Directions: For the listing below, output exactly the lines from the line with "max(s) | 返回序列s的最大元素，s中元素需要可比较" up to and including the line with "ls[i: j: k] = lt | 用列表lt替换ls切片后所对应元素子列表", and no other lines.

Entries supplied:
=======
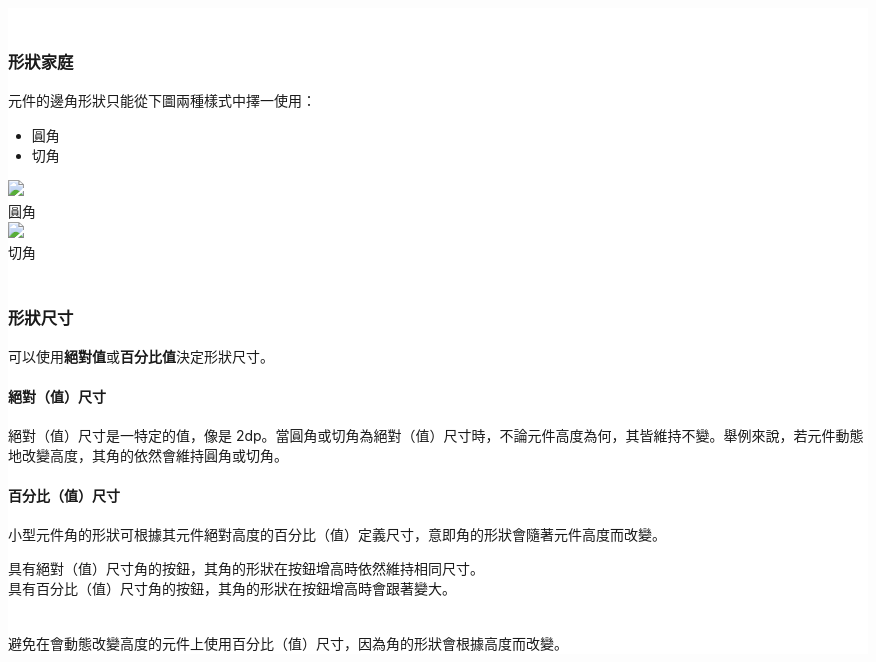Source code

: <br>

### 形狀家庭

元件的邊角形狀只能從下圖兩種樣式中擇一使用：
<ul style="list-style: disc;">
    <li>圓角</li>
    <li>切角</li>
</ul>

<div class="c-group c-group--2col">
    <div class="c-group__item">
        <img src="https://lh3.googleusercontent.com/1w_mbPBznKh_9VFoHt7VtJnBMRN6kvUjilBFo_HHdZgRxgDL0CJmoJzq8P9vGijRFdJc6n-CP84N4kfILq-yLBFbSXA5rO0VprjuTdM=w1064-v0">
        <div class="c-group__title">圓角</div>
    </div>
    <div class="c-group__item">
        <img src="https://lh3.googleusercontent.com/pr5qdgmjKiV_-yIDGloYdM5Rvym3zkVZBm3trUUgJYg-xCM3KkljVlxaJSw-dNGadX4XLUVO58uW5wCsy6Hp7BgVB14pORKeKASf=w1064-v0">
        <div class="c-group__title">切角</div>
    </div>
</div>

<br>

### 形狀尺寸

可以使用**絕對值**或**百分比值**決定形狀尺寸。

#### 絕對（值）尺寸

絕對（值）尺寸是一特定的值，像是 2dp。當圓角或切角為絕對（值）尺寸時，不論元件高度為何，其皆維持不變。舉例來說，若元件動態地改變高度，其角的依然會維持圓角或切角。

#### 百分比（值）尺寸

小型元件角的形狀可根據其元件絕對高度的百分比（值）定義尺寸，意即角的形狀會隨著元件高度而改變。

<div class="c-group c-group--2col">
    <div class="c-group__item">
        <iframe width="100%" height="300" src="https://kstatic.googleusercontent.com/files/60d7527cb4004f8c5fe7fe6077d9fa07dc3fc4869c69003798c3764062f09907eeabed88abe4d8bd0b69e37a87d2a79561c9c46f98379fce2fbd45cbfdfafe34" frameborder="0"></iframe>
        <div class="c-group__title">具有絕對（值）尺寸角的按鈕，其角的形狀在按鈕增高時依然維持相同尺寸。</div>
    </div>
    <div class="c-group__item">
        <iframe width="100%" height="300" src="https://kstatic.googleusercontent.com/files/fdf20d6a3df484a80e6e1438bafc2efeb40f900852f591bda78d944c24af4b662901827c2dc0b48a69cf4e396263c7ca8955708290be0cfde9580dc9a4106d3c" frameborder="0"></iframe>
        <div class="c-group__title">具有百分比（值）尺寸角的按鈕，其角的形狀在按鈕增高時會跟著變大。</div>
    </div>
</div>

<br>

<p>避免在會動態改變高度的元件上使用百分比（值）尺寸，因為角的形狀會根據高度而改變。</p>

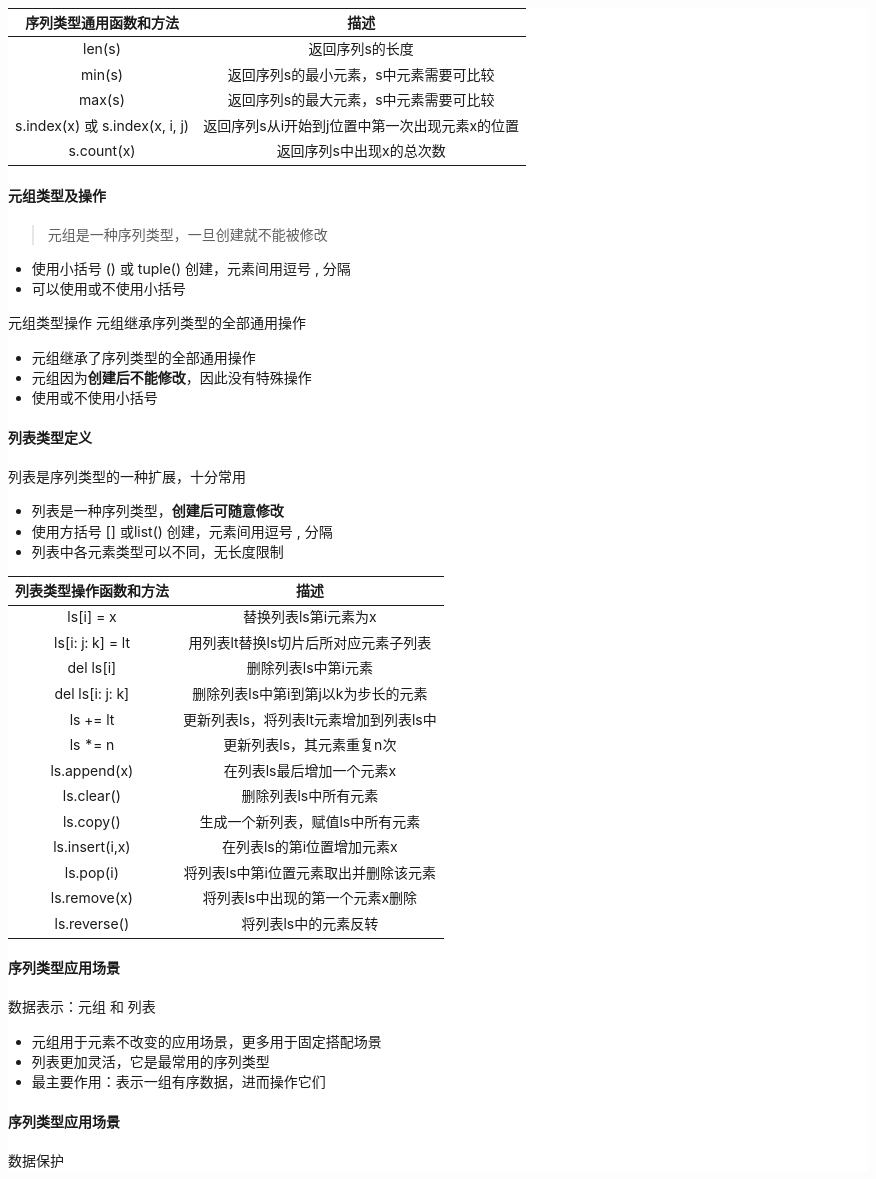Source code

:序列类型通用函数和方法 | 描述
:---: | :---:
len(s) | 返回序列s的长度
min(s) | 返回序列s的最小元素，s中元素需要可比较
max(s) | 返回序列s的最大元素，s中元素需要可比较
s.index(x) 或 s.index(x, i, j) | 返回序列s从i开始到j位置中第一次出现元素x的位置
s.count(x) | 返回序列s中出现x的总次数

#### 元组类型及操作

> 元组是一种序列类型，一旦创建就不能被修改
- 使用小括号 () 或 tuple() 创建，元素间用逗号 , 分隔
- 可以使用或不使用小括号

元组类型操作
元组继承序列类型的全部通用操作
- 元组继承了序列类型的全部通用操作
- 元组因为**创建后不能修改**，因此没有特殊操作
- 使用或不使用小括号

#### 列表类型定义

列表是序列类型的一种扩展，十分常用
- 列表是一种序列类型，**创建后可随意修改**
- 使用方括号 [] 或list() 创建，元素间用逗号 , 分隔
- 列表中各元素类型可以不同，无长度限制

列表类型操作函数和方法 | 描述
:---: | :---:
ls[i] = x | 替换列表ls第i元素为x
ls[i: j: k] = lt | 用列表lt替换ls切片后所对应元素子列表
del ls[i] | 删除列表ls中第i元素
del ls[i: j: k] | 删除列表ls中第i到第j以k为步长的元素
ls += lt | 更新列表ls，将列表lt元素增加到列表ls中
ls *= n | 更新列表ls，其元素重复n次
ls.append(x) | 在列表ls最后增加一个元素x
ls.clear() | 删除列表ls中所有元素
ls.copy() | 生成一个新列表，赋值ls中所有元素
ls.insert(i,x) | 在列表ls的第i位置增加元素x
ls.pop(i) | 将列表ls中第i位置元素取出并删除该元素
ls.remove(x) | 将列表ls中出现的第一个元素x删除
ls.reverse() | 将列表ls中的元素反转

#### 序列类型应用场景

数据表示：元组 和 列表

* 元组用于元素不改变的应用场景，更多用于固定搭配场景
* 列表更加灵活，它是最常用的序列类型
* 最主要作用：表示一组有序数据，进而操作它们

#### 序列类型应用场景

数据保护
=======
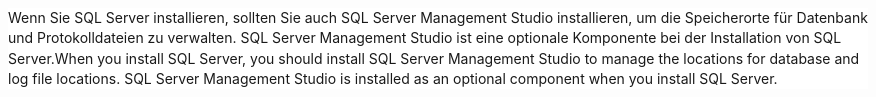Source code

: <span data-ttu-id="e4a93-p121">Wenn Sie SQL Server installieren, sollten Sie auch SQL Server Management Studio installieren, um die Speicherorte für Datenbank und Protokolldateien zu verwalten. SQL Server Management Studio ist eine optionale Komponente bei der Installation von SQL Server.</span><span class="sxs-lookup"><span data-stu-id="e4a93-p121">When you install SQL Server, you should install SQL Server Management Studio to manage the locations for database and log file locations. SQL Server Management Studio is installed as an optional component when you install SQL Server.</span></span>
=======
Reply to the exercise:
max(s) | 返回序列s的最大元素，s中元素需要可比较
s.index(x) 或 s.index(x, i, j) | 返回序列s从i开始到j位置中第一次出现元素x的位置
s.count(x) | 返回序列s中出现x的总次数

#### 元组类型及操作

> 元组是一种序列类型，一旦创建就不能被修改
- 使用小括号 () 或 tuple() 创建，元素间用逗号 , 分隔
- 可以使用或不使用小括号

元组类型操作
元组继承序列类型的全部通用操作
- 元组继承了序列类型的全部通用操作
- 元组因为**创建后不能修改**，因此没有特殊操作
- 使用或不使用小括号

#### 列表类型定义

列表是序列类型的一种扩展，十分常用
- 列表是一种序列类型，**创建后可随意修改**
- 使用方括号 [] 或list() 创建，元素间用逗号 , 分隔
- 列表中各元素类型可以不同，无长度限制

列表类型操作函数和方法 | 描述
:---: | :---:
ls[i] = x | 替换列表ls第i元素为x
ls[i: j: k] = lt | 用列表lt替换ls切片后所对应元素子列表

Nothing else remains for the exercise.